American-bred Thoroughbred racehorse

Captain's Gig (foaled 1965 in Kentucky) was an American Thoroughbred racehorse.

==Background==
Captain's Gig was bred and raced by Harry Guggenheim's Cain Hoy Stable. Sired by Turn-To, his dam was Guggenheim's good runner Make Sail who in 1960 won the Kentucky Oaks and Alabama Stakes. Damsire Ambiorix was the Leading sire in North America in 1961 and the Leading broodmare sire in Great Britain & Ireland in 1963. He was trained by Bill Stephens,

==Racing career==
Captain's Gig won three of five starts at age two in 1967. His wins that year included the most prestigious race for American juveniles, the Futurity Stakes at Aqueduct in which he set a new track record.
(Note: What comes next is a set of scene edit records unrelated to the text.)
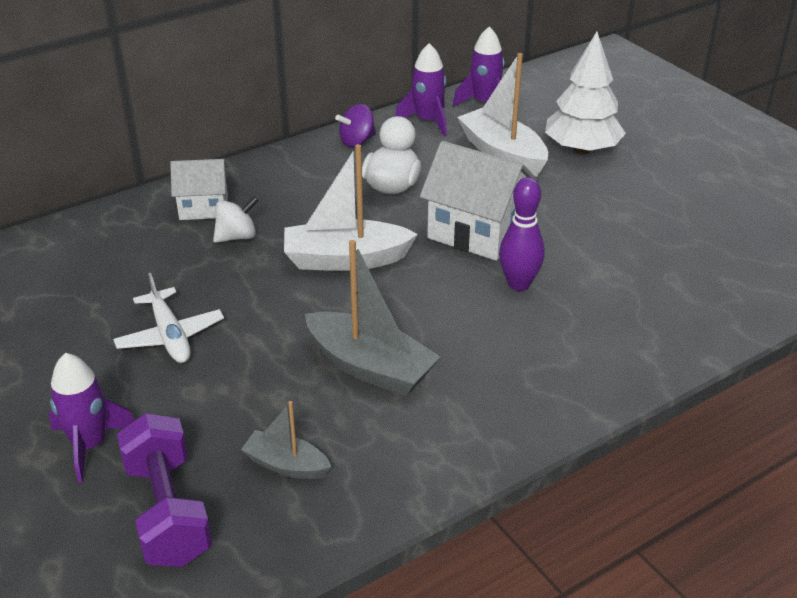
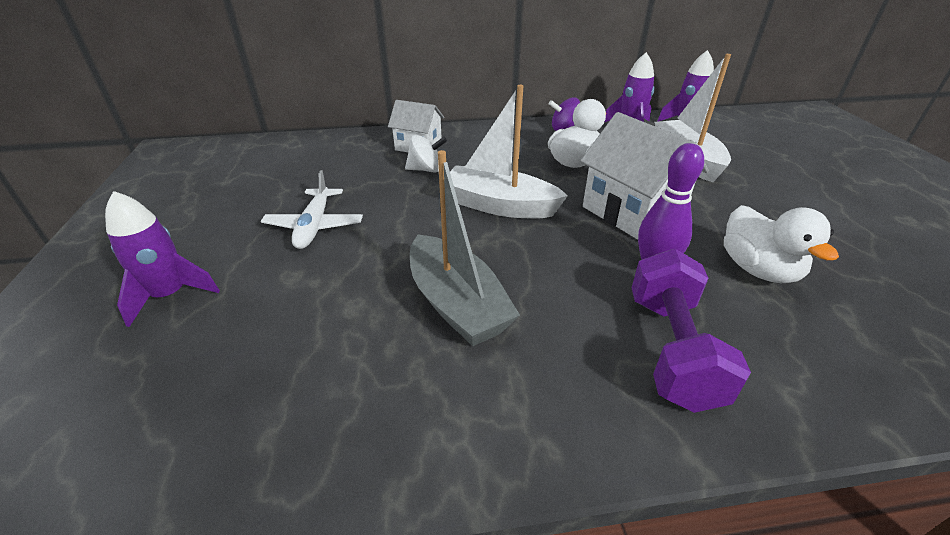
camera: 25 degrees right, 0 degrees up
purple dumbbell [117,413,212,567] -> purple dumbbell moved to [632,249,751,413]
grey boat [241,401,331,479] -> none
white tree [545,32,626,154] -> none
none -> white duck [724,205,839,283]

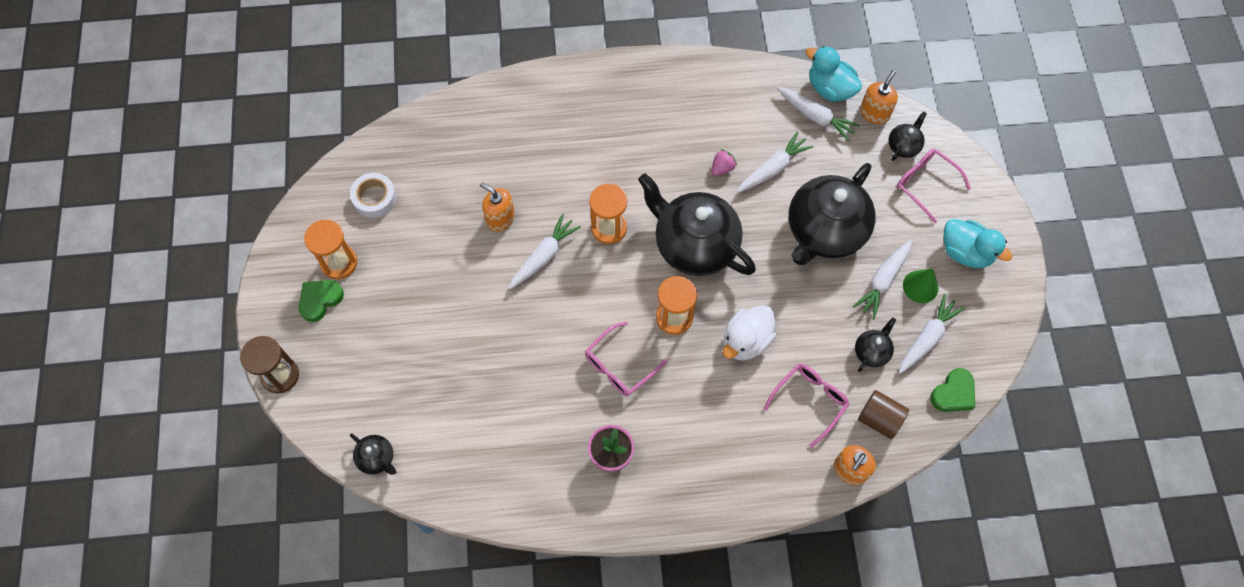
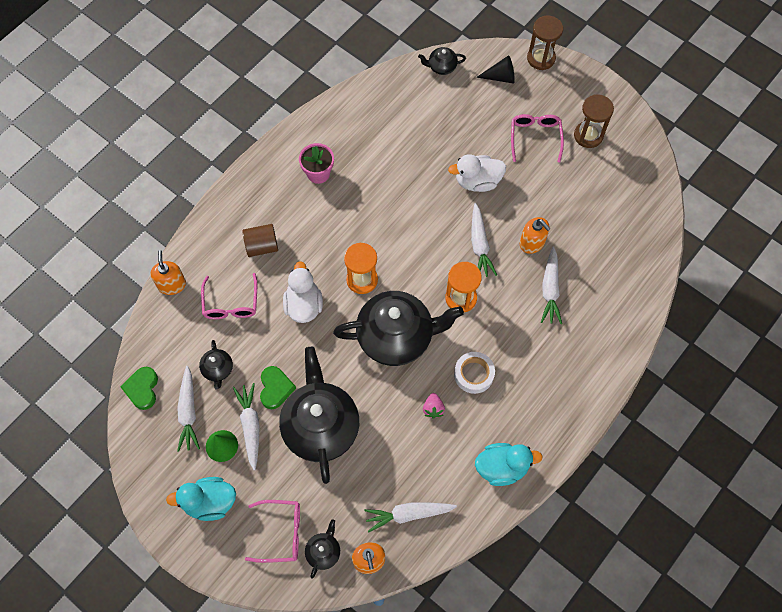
camera: 135 degrees right, 0 degrees up
green heart [299,280,344,322] -> green heart moved to [260,366,296,409]
orange hourglass [304,219,357,279] -> brown hourglass [574,94,614,148]
white tape [350,173,396,218] -> white tape moved to [454,352,495,394]
orange soap dispenser [480,183,515,232] -> orange soap dispenser turned 60 degrees clockwise [520,217,551,254]
pink glasses [585,321,667,396] -> pink glasses moved to [511,114,564,162]
white carrot [737,131,813,193] -> white carrot moved to [541,247,562,324]
turquoise duck [806,46,862,102] -> turquoise duck moved to [475,443,543,486]
brown cylinder [858,390,909,439] -> brown cylinder moved to [242,224,278,257]
black teapot [888,111,927,161] -> black teapot turned 150 degrees counterclockwise [305,519,340,578]
none -> white duck [448,154,506,192]
none -> black cone [476,55,515,84]

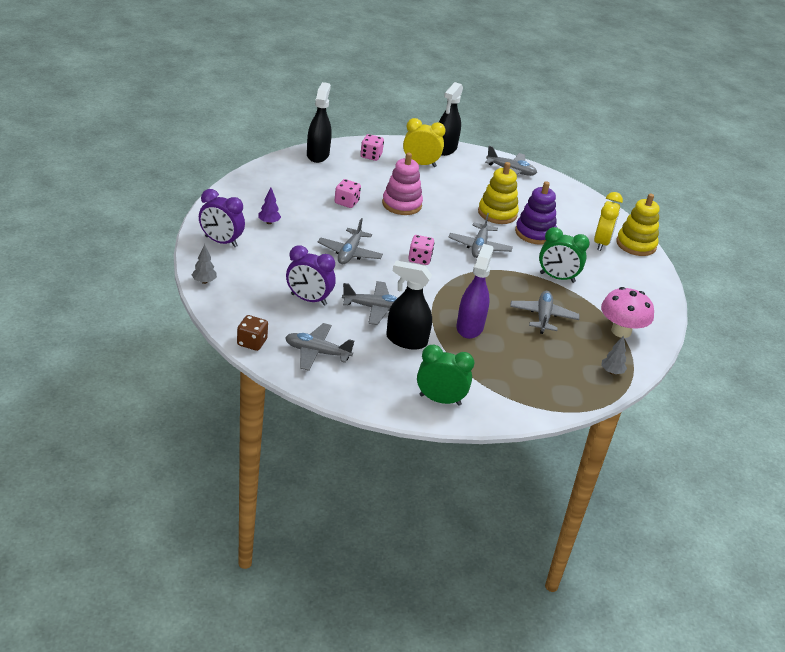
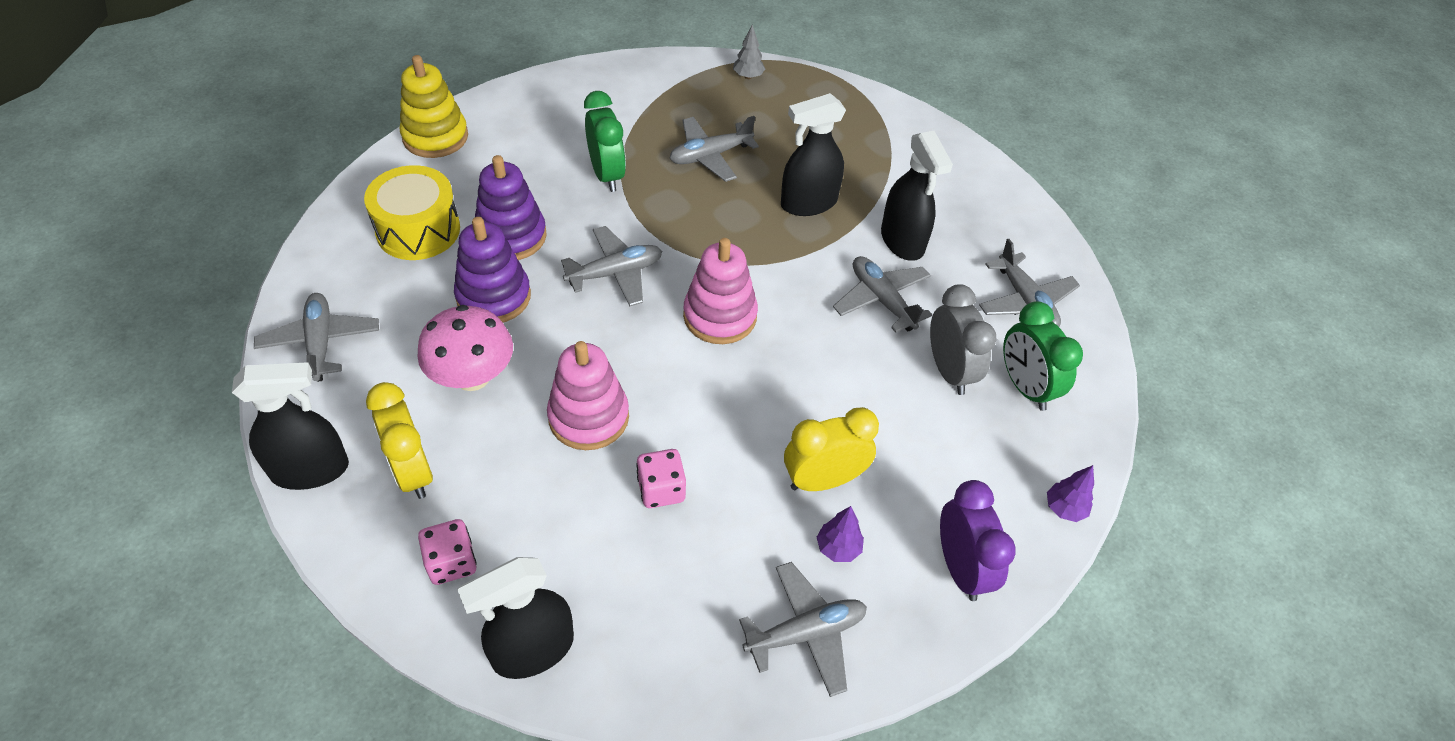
camera: 125 degrees left, 15 degrees up
grey tree [192,244,217,284] -> purple tree [1047,465,1094,522]
brown dice [237,315,268,351] -> none
purple clock [286,245,336,306] -> grey clock [930,284,996,395]
grey plane [317,218,383,264] -> grey plane moved to [739,562,867,697]
pink dice [409,235,434,265] -> pink stacking toy [683,238,758,344]
green clock [417,345,474,406] -> green clock moved to [1003,301,1083,411]
purple spray bottle [457,244,494,339] -> black spray bottle [781,93,846,216]
yellow stacking toy [478,162,519,224] -> purple stacking toy [454,217,531,322]
yellow clock [594,192,623,251] -> yellow clock moved to [784,407,879,491]
pink mushroom [601,287,654,338] -> pink mushroom moved to [417,305,513,391]
none -> yellow drum [364,165,460,260]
As a three-year-old en route to the first leg of the 1968 U.S. Triple Crown series, the lightly raced colt won an Allowance race followed by a 3½ length win in the Forerunner Purse at Keeneland. He then ran away from the field in capturing the Stepping Stone Purse by eight lengths at Churchill Downs. Sent off as the fourth choice by bettors in the Kentucky Derby, Captain's Gig finished tenth. The colt went on to run second in both the Jersey Derby and the Jerome Handicap
but won the Jim Dandy Stakes at Saratoga Race Course.

==Stud record==
Captain's Gig was retired to stud for the 1970 season. He stood in the United States in 1970 and 1971 then was sent to breeders in Ireland in time for the 1972 season. He was not a very successful at stud, but did sire Manado, the leading European two-year-old of 1975.